_Excerpted text_.

Saturday, March 14, 2026
[Salon] Iran digs in for a long struggle - ArabDigest.org Guest Post
Iran digs in for a long struggle
Summary: America's illegal and brutal war on Iran has catastrophically backfired, trapping Washington and its Gulf state allies in the Iranian mangle while the myth of US and Israeli invincibility is systematically dismantled.
This is a war that is illegal, immoral and brutal, a crime of aggression and a naked violation of the United Nations Charter, launched without international sanction or the justification of self-defence. It is built on the cynical manipulation of public opinion, on nuclear smoke screens and recycled propaganda borrowed from Iraq and Libya. And it is exceptional in its brutality, from the Tomahawk missile strike that killed at least 175, almost all of them school girls, in the town of Minab in the south of Iran to the relentless bombardment that has seen the United States and Israel launch hundreds of strikes on Iran since February 28.
But for all its firepower, this war represents something far more damning than a military and moral failure. It is a self-inflicted wound for the United States. Washington and Tel Aviv have catastrophically mistaken “inflicting punishment” for “strategic victory.” Thirteen days into their illegal adventure, there is no victory, no surrender, no collapsed regime. There is only a dangerous stalemate, a quagmire that promises no escape.
Nowhere is this miscalculation more painfully evident than in the Gulf states. These absolute monarchies long wrapped in an American security blanket now find themselves exposed, hostages to a war they never wanted, being fought using bases on their soil, wreaking havoc on their cities.
The United Arab Emirates has borne the heaviest punishment. More than 1,800 missiles and drones have targeted this tiny state, a near ceaseless rain of fire – much of it hitting Dubai – that American-supplied defences cannot fully stop. Officials frame the 93% interception rate as a “successful outcome” but the psychological shock of sustained attack has shattered something far more delicate: Dubai's carefully constructed aura of stability.

_Material supplied_.
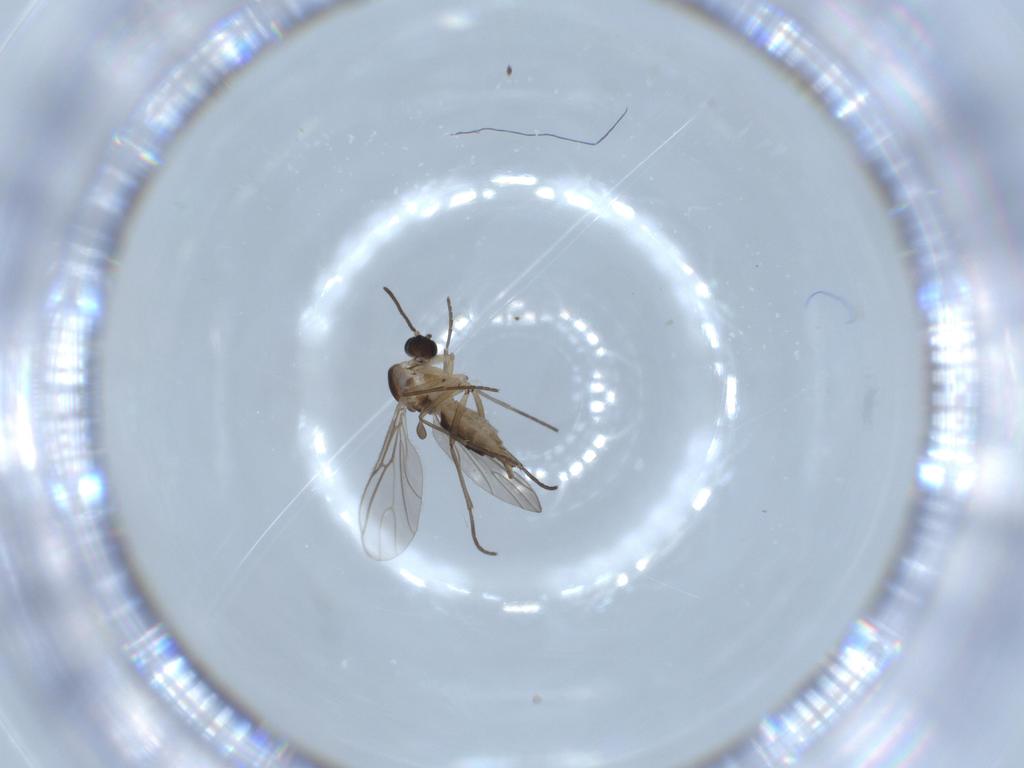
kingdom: Animalia
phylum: Arthropoda
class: Insecta
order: Diptera
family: Sciaridae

_Requirement_. Rewrite the part of the Iran article that begins at the words "But for all" and stops after "promises no escape.", putting "morass" in place of "quagmire". The entries stand apart from the article and are separate material.

_Result of the exercise_.
But for all its firepower, this war represents something far more damning than a military and moral failure. It is a self-inflicted wound for the United States. Washington and Tel Aviv have catastrophically mistaken “inflicting punishment” for “strategic victory.” Thirteen days into their illegal adventure, there is no victory, no surrender, no collapsed regime. There is only a dangerous stalemate, a morass that promises no escape.